Giving evidence to the Committee, Gemma Widdowfield said:

When I first went back to work, my childcare was between £800 and £900, depending on the length of the month, because you can have a four-week or a five-week month. The issue was the up-front childcare costs. You are expected to provide a receipt that you have paid that. To be told that you need to pay this £800 and you are like, “Where’s that money going to come from?” and then Universal Credit will reimburse the 85% or the cap. The cap is £646.35, so if your childcare is £900, you have to pay that extra £300.

Vikki Waterman told the Committee:

When I first got back to work, for my two children in part-time childcare it was £1,400 a month and that was £500 a month over what I was even earning at all. I had to find that money and pay that up front so that I could pay the nursery so that they would take her, and then claim it back from Universal Credit. It was never fully explained to me that they would then take your earnings into consideration. To a certain extent that is rightly so but it is a case of, “This is how much your childcare was and this is how much we’ll pay towards it.” It is not 85%. By the time they make all of their deductions, you are left with much, much, much less than that.

This is particularly important given the removal of the uplift and the changes to the Universal Credit work allowances and taper rate introduced in the 2021 Autumn budget. Parents and carers’ ability to take advantage of these measures and compensate for the loss of the uplift by working, or working more hours, will be limited if they cannot access appropriate childcare.

Terms of Reference

The Committee would like to hear views on the following questions. You don’t have to answer all of the questions. You can respond on behalf of an organisation, or as an individual.

The deadline for submissions is: 13 January 2022

How childcare support is paid

  1. What is the impact of having to pay for childcare upfront under Universal Credit on parents’ decisions to work, or to work more hours?
  2. How effective is the support that DWP offers with upfront costs (for example, through the Flexible Support Fund)? How could it be improved?

Caps and limits on support

  1. What is the impact on claimants of the monthly maximum reimbursement cap on childcare costs in Universal Credit, and the 85% cap? Is there a case for changing either of them?
    1. If so, what do we know about the likely costs and effects?
  2. What effect do the existing caps have on childcare providers and the availability of childcare?
    1. What has been the impact of not uprating the maximum amount payable since 2005?
  3. What impact do deductions from benefit payments have on the amount of childcare support that people actually receive? Are there any changes DWP could make to the way it manages deductions?

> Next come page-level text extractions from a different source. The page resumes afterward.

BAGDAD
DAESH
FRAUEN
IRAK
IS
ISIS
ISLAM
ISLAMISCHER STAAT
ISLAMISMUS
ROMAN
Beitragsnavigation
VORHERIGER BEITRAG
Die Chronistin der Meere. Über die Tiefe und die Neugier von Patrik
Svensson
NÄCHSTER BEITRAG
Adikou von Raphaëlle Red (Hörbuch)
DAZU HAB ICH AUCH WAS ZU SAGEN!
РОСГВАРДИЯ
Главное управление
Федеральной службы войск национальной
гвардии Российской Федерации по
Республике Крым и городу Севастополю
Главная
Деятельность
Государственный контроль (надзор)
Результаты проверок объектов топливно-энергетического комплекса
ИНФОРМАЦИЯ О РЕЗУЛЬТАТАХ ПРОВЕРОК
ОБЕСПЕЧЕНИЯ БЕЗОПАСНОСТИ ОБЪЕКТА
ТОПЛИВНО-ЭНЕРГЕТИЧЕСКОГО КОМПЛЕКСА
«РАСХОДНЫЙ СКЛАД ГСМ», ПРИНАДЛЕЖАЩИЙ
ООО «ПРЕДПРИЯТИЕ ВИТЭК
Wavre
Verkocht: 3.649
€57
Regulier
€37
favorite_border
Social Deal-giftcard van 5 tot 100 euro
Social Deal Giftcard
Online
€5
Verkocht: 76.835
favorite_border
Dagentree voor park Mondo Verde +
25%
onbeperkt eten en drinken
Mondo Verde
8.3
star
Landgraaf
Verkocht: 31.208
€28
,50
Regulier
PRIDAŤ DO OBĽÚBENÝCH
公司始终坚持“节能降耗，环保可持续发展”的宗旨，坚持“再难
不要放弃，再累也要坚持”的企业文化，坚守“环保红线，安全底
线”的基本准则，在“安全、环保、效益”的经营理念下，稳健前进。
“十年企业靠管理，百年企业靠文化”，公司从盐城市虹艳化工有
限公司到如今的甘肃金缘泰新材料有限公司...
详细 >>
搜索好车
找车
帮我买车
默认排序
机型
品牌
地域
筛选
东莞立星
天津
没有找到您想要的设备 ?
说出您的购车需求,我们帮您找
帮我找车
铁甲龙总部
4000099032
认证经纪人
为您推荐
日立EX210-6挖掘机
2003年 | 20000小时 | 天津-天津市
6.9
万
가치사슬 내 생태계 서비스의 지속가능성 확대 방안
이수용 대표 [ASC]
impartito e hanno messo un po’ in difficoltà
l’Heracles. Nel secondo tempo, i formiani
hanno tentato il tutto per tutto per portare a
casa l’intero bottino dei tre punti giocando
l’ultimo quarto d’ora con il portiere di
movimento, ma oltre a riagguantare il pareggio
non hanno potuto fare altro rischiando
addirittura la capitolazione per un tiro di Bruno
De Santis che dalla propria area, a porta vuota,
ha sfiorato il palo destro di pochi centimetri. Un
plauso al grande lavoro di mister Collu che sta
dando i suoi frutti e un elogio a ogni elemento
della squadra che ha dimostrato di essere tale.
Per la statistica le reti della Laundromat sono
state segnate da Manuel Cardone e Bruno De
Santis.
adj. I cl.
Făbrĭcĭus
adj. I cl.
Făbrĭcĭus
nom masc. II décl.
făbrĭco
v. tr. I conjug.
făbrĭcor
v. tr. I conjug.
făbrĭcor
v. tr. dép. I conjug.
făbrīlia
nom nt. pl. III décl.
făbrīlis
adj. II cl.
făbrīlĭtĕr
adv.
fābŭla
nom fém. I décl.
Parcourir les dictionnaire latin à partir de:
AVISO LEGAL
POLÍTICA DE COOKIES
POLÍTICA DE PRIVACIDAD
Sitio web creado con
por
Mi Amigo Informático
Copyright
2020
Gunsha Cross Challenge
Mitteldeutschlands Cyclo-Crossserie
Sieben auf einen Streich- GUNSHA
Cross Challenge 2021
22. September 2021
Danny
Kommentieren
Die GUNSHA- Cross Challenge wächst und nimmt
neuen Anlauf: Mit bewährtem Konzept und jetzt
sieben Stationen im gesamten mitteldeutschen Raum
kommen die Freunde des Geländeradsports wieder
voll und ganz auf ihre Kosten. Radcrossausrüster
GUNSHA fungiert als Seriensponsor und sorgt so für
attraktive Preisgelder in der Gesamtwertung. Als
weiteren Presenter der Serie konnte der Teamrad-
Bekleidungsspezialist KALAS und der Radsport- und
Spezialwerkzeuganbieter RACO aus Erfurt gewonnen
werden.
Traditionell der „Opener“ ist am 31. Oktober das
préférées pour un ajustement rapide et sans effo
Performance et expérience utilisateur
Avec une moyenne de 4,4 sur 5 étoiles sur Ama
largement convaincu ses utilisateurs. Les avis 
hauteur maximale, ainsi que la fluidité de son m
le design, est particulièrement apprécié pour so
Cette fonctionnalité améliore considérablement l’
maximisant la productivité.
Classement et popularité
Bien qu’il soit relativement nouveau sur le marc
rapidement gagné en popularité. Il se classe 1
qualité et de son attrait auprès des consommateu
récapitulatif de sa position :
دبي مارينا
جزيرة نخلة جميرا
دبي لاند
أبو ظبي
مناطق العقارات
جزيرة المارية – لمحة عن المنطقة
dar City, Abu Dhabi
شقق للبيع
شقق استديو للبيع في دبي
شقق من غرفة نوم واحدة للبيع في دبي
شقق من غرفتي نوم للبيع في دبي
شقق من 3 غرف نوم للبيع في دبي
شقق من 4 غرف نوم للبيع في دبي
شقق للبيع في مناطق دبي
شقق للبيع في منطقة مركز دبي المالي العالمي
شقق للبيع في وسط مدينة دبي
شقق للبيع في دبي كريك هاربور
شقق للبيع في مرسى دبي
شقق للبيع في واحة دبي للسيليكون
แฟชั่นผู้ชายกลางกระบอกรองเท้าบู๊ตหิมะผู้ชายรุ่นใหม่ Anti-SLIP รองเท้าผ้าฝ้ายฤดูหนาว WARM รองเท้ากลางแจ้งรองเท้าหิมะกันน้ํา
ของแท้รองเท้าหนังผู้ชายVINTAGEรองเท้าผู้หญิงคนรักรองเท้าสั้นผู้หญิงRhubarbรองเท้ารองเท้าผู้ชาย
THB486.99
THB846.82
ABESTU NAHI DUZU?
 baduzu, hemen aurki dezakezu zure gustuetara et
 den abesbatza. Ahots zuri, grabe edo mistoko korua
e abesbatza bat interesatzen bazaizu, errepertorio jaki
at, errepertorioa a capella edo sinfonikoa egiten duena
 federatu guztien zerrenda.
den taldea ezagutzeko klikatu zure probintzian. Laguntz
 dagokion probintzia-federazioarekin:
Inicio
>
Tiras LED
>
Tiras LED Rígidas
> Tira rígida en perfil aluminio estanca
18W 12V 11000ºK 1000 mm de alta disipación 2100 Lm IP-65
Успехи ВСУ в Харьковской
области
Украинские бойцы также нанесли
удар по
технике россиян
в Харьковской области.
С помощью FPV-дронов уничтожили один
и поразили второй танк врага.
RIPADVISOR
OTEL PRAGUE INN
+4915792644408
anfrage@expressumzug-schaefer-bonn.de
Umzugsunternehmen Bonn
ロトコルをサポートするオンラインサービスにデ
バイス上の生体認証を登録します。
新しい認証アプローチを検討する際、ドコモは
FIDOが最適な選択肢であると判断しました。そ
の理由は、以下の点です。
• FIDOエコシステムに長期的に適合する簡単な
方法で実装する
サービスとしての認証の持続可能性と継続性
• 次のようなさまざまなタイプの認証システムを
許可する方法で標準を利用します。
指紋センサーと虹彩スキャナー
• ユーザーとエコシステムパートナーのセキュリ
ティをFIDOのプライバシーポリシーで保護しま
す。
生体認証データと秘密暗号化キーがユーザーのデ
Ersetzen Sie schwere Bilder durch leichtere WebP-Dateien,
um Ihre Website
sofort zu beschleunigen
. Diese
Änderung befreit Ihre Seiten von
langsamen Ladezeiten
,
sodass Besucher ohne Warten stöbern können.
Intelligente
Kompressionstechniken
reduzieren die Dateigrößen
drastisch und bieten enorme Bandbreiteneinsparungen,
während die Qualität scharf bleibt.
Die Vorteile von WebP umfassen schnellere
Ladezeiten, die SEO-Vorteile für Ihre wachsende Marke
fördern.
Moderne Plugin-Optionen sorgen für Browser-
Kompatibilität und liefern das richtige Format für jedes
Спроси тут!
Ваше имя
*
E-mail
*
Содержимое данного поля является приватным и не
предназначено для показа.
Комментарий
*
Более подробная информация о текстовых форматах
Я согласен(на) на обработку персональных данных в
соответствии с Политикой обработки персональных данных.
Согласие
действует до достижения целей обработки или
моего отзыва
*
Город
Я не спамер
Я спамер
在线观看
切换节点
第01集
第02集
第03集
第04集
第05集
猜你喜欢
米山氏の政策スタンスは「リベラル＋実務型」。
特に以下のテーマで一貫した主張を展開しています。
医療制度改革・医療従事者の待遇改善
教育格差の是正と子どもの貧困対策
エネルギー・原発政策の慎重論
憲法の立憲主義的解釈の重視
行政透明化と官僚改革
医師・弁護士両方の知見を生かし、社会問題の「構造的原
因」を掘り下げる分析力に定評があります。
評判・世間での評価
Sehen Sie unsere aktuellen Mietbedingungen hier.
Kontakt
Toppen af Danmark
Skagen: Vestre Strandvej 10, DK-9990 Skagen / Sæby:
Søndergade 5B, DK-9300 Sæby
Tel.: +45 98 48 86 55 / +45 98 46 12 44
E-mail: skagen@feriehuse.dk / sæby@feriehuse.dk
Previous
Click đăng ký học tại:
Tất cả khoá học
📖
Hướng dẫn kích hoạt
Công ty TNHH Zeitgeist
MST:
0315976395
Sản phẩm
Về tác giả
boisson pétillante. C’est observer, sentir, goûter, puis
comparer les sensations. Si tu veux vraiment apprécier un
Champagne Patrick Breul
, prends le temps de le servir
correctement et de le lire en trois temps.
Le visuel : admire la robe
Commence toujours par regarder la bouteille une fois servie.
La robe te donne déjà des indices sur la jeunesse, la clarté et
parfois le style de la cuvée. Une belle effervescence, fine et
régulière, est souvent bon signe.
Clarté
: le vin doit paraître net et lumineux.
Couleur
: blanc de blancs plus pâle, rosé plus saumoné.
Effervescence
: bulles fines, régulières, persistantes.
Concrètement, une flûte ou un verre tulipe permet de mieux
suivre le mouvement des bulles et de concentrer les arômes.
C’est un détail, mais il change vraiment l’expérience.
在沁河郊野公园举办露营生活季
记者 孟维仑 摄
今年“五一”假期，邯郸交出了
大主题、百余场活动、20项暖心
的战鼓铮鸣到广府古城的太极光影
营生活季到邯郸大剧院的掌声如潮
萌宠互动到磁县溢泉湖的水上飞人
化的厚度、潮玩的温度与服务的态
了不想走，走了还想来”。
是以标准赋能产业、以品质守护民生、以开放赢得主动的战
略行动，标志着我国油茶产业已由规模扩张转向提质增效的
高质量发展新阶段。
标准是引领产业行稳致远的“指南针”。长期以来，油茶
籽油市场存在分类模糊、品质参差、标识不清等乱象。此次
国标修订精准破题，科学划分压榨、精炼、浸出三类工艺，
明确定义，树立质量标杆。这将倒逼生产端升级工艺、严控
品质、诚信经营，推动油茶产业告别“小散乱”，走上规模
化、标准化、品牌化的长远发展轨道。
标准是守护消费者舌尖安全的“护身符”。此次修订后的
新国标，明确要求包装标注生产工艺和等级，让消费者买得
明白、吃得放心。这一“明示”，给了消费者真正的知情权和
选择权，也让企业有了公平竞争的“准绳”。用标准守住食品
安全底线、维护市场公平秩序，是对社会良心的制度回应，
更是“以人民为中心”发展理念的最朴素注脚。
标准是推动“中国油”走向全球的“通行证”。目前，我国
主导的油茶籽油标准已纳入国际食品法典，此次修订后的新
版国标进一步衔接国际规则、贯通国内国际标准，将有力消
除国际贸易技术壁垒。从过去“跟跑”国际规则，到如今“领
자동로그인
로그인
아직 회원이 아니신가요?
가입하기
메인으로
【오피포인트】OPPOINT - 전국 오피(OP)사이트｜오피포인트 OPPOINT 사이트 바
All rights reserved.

Advice on childcare support

  1. In 2019, the Department said it would work with other departments to improve communication with, and information provided to, claimants about childcare support. How effective have these changes been? What further changes could DWP make?

Wider childcare support schemes

  1. Does the Government’s current approach to funding childcare support represent good value for money?

This call for written evidence has now closed.